Formally, the problem asks us to construct a graph on $$$n$$$ vertices that contains all edges $$$(i, j)$$$ such that $$$a_i + a_j = S$$$ or $$$a_i \oplus a_j = X$$$. The answer to the problem is a perfect matching in this graph, and the graph is not necessarily bipartite.

To solve the subtask with $$$n \leq 20$$$, one could enumerate all possible partitions into pairs and check whether they satisfy the conditions.

In subtask 3, the graph contains no edges satisfying $$$a_i + a_j = S$$$. Therefore, only pairs of the form $$$(a, a \oplus X)$$$ are valid. Then it is enough to count $$$cnt_a$$$ — the number of occurrences of each value — and check that $$$cnt_a = cnt_{a\oplus X}$$$ provided that $$$X \gt 0$$$.

If $$$X = 0$$$, then all valid pairs satisfying the XOR condition are such that $$$a_i = a_j$$$, so for subtask 3 it is enough to check that $$$cnt_a$$$ is divisible by 2 for every $$$a$$$. For subtask 4, we again have pairs of the form $$$a_i + a_j = S$$$, and we also know how to pair two equal values $$$a$$$, so it is enough to check that $$$cnt_a \equiv cnt_{S-a}\pmod{2}$$$, while handling the case $$$2a=S$$$ separately.

From now on, we will assume that the case $$$X = 0$$$ has been handled separately and that $$$X \gt 0$$$.

Consider subtask 6, where all $$$a_i$$$ are distinct. Let us understand which vertices are adjacent to vertex $$$i$$$: from the two equations we get that $$$a_j = S - a_i$$$ or $$$a_j = X \oplus a_i$$$. Since all numbers are distinct, such a $$$j$$$ is unique in both cases. Therefore, each vertex $$$i$$$ has degree at most 2 in our graph, and sometimes less, because such a $$$j$$$ may not exist in the array. Hence, our graph consists of connected components that are simple cycles and paths. For such a graph, a matching can be found constructively using any graph traversal algorithm in $$$O(n)$$$.

Now let us move to the full solution. Here each number may occur arbitrarily many times, so we will build our graph a bit differently: we store the same array $$$cnt$$$, keep only distinct numbers in the array, build the same graph, and try to apply the solution for subtask 6. The main difference is that now each vertex additionally has a value $$$cnt$$$ written on it. Essentially, for each edge we have an operation that decreases the number on both of its endpoints by 1, and using such operations we need to make all values equal to 0.

For a path, it is enough to understand the following: suppose one endpoint of the path has value $$$x$$$. Then we must take the only edge incident to this endpoint exactly $$$x$$$ times.
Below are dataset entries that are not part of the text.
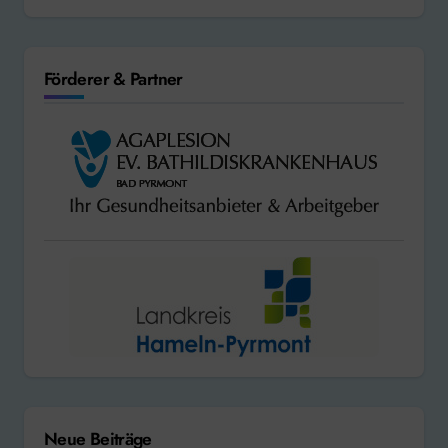
Förderer & Partner
Neue Beiträge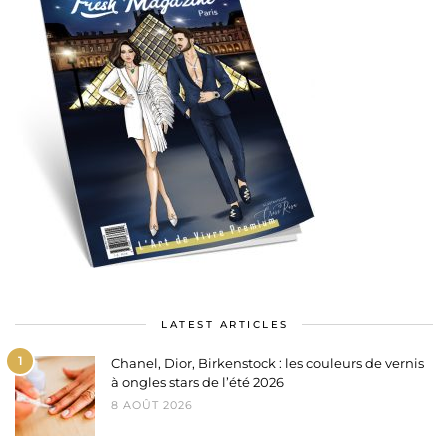
LATEST ARTICLES
1
Chanel, Dior, Birkenstock : les couleurs de vernis
à ongles stars de l’été 2026
8 AOÛT 2026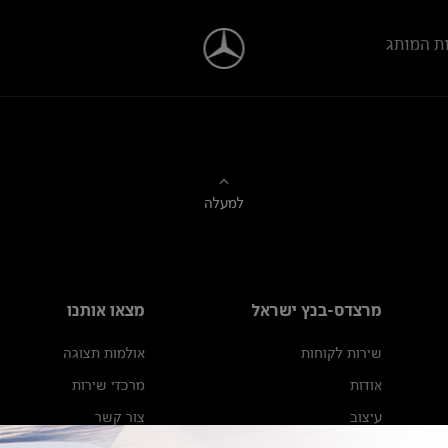
ת המותג
למעלה
מרצדס-בנץ ישראל
מצאו אותנו
שירות לקוחות
אולמות תצוגה
אודות
מרכזי שירות
עיצוב
צור קשר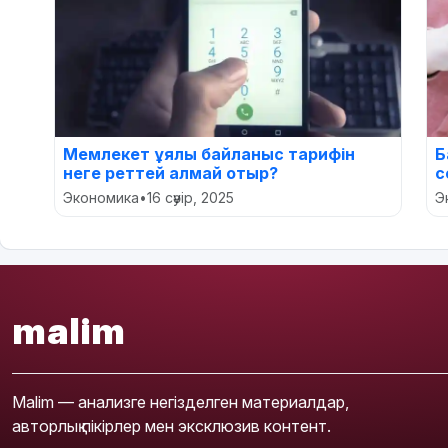
Мемлекет ұялы байланыс тарифін
Б
неге реттей алмай отыр?
с
Экономика
•
16 сәуір, 2025
Э
malim
Malim — анализге негізделген материалдар,
авторлық пікірлер мен эксклюзив контент.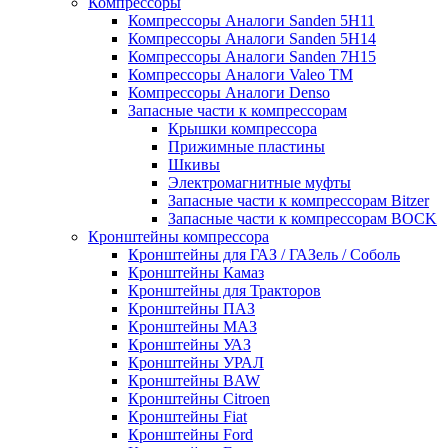
Компрессоры
Компрессоры Аналоги Sanden 5H11
Компрессоры Аналоги Sanden 5H14
Компрессоры Аналоги Sanden 7H15
Компрессоры Аналоги Valeo ТМ
Компрессоры Аналоги Denso
Запасные части к компрессорам
Крышки компрессора
Прижимные пластины
Шкивы
Электромагнитные муфты
Запасные части к компрессорам Bitzer
Запасные части к компрессорам BOCK
Кронштейны компрессора
Кронштейны для ГАЗ / ГАЗель / Соболь
Кронштейны Камаз
Кронштейны для Тракторов
Кронштейны ПАЗ
Кронштейны МАЗ
Кронштейны УАЗ
Кронштейны УРАЛ
Кронштейны BAW
Кронштейны Citroen
Кронштейны Fiat
Кронштейны Ford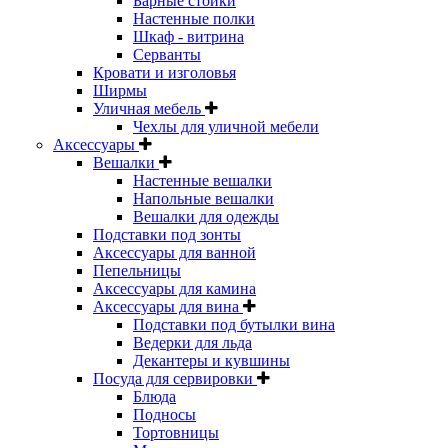
Барные стойки
Настенные полки
Шкаф - витрина
Серванты
Кровати и изголовья
Ширмы
Уличная мебель
Чехлы для уличной мебели
Аксессуары
Вешалки
Настенные вешалки
Напольные вешалки
Вешалки для одежды
Подставки под зонты
Аксессуары для ванной
Пепельницы
Аксессуары для камина
Аксессуары для вина
Подставки под бутылки вина
Ведерки для льда
Декантеры и кувшины
Посуда для сервировки
Блюда
Подносы
Тортовницы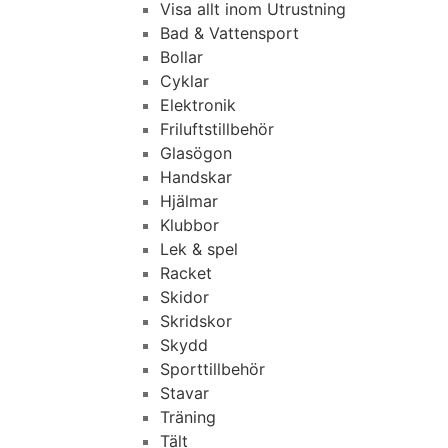
Visa allt inom Utrustning
Bad & Vattensport
Bollar
Cyklar
Elektronik
Friluftstillbehör
Glasögon
Handskar
Hjälmar
Klubbor
Lek & spel
Racket
Skidor
Skridskor
Skydd
Sporttillbehör
Stavar
Träning
Tält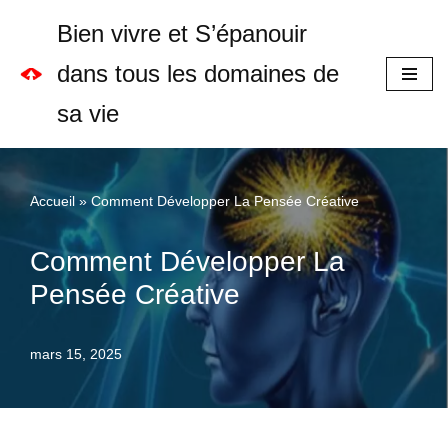
Bien vivre et S’épanouir
Aller
dans tous les domaines de
au
sa vie
contenu
Accueil
»
Comment Développer La Pensée Créative
Comment Développer La
Pensée Créative
mars 15, 2025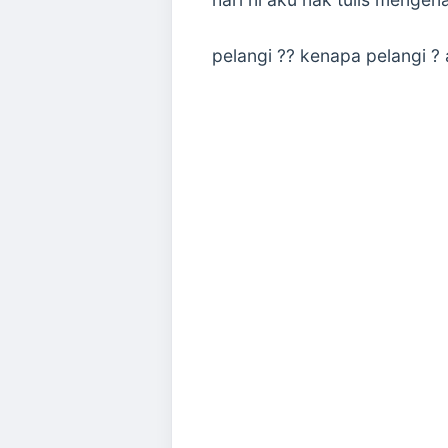
pelangi ?? kenapa pelangi ? 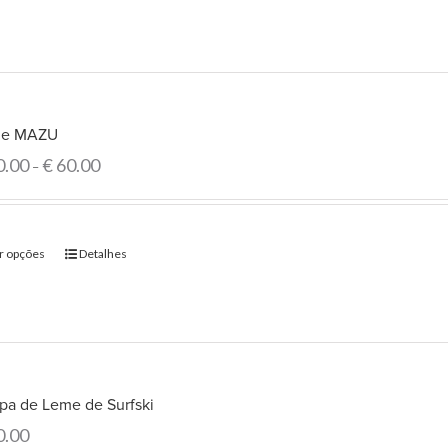
e MAZU
0.00
€
60.00
–
r opções
Detalhes
pa de Leme de Surfski
0.00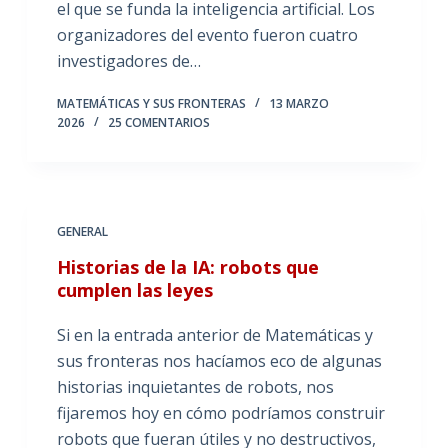
el que se funda la inteligencia artificial. Los
organizadores del evento fueron cuatro
investigadores de…
MATEMÁTICAS Y SUS FRONTERAS
13 MARZO
2026
25 COMENTARIOS
GENERAL
Historias de la IA: robots que
cumplen las leyes
Si en la entrada anterior de Matemáticas y
sus fronteras nos hacíamos eco de algunas
historias inquietantes de robots, nos
fijaremos hoy en cómo podríamos construir
robots que fueran útiles y no destructivos,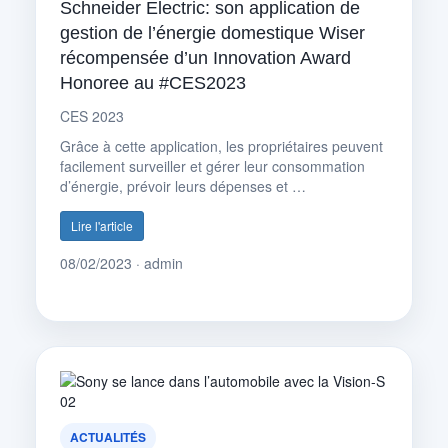
Schneider Electric: son application de
gestion de l’énergie domestique Wiser
récompensée d’un Innovation Award
Honoree au #CES2023
CES 2023
Grâce à cette application, les propriétaires peuvent
facilement surveiller et gérer leur consommation
d’énergie, prévoir leurs dépenses et …
Lire l'article
08/02/2023 · admin
ACTUALITÉS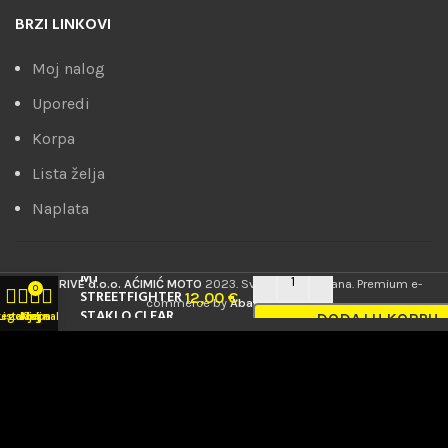
BRZI LINKOVI
Moj nalog
Uporedi
Korpa
Lista želja
Naplata
MT
PRODRIVE d.o.o. AĆIMIĆ MOTO
2023. Sva prava zadržana. Premium e-
0
STREETFIGHTER
12,00
€
commerce by
AbakusWeb
.
STAKLO CLEAR
DODAJ U KORPU
tegorije
Lista želja
Korpa
Moj nalog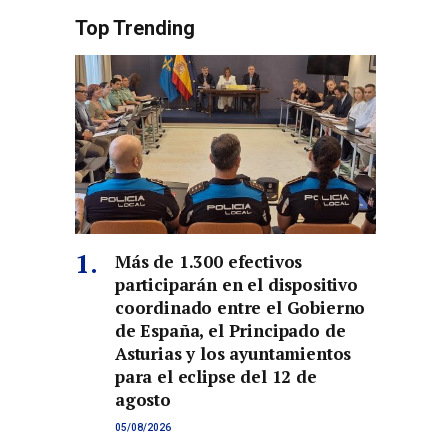
Top Trending
Más de 1.300 efectivos
participarán en el dispositivo
coordinado entre el Gobierno
de España, el Principado de
Asturias y los ayuntamientos
para el eclipse del 12 de
agosto
05/08/2026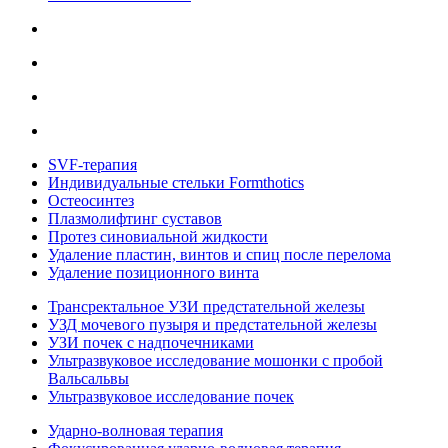
SVF-терапия
Индивидуальные стельки Formthotics
Остеосинтез
Плазмолифтинг суставов
Протез синовиальной жидкости
Удаление пластин, винтов и спиц после перелома
Удаление позиционного винта
Трансректальное УЗИ предстательной железы
УЗД мочевого пузыря и предстательной железы
УЗИ почек с надпочечниками
Ультразвуковое исследование мошонки с пробой
Вальсальвы
Ультразвуковое исследование почек
Ударно-волновая терапия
After that, the value at this vertex becomes 0, and at the other endpoint it becomes $$$y - x$$$. We can then mentally remove this vertex, after which the path becomes shorter by 1, and we can process the whole path iteratively. If at some point $$$y - x \lt 0$$$, or if one vertex with a nonzero value remains, then no answer exists.

Now suppose we consider a cycle. We can fix any vertex and write out the cycle from it in some direction. Then we could brute-force how many times the first edge of the cycle is taken; after that we can mentally forget about this edge and reduce the problem to the path case. However, this is too slow, so let us optimize it. Formally, suppose the numbers written on the cycle in order are $$$c_1, c_2, \ldots, c_k$$$, and we try some $$$x \leq \min(c_1, c_k)$$$, after which we consider the path with numbers $$$c_1 - x, c_2, \ldots, c_{k - 1}, c_k - x$$$. Let us see what conditions must hold for this path to be valid: $$$c_1 \leq c_2$$$, $$$c_2 - c_1 \leq c_3$$$, $$$c_3 - (c_2 - c_1) \leq c_4$$$, $$$c_4 - (c_3 - (c_2 - c_1)) \leq c_5$$$, $$$\ldots$$$, and $$$c_k - (c_{k - 1} - (\ldots - (c_2 - c_1))) = 0$$$. Now if we insert the parameter $$$x$$$ here, then for every even $$$i$$$ we get some expression involving $$$-x$$$, while for odd $$$i$$$ we get one involving $$$+x$$$. Therefore, we obtain $$$O(k)$$$ upper and lower bounds on $$$x$$$; denote them by $$$low$$$ and $$$high$$$. Then it is enough to take any $$$x$$$ from the interval $$$[low, high]$$$ that also satisfies the final condition, which is also easy to handle. One implementation issue is the case $$$2\cdot a_i = S$$$, but in this solution it is handled quite simply.

The final implementation can be written using hash maps in $$$O(l_1 + l_2 + \ldots + l_m) = O(n)$$$, where $$$l_i$$$ is the size of the $$$i$$$-th component, which is enough for full score.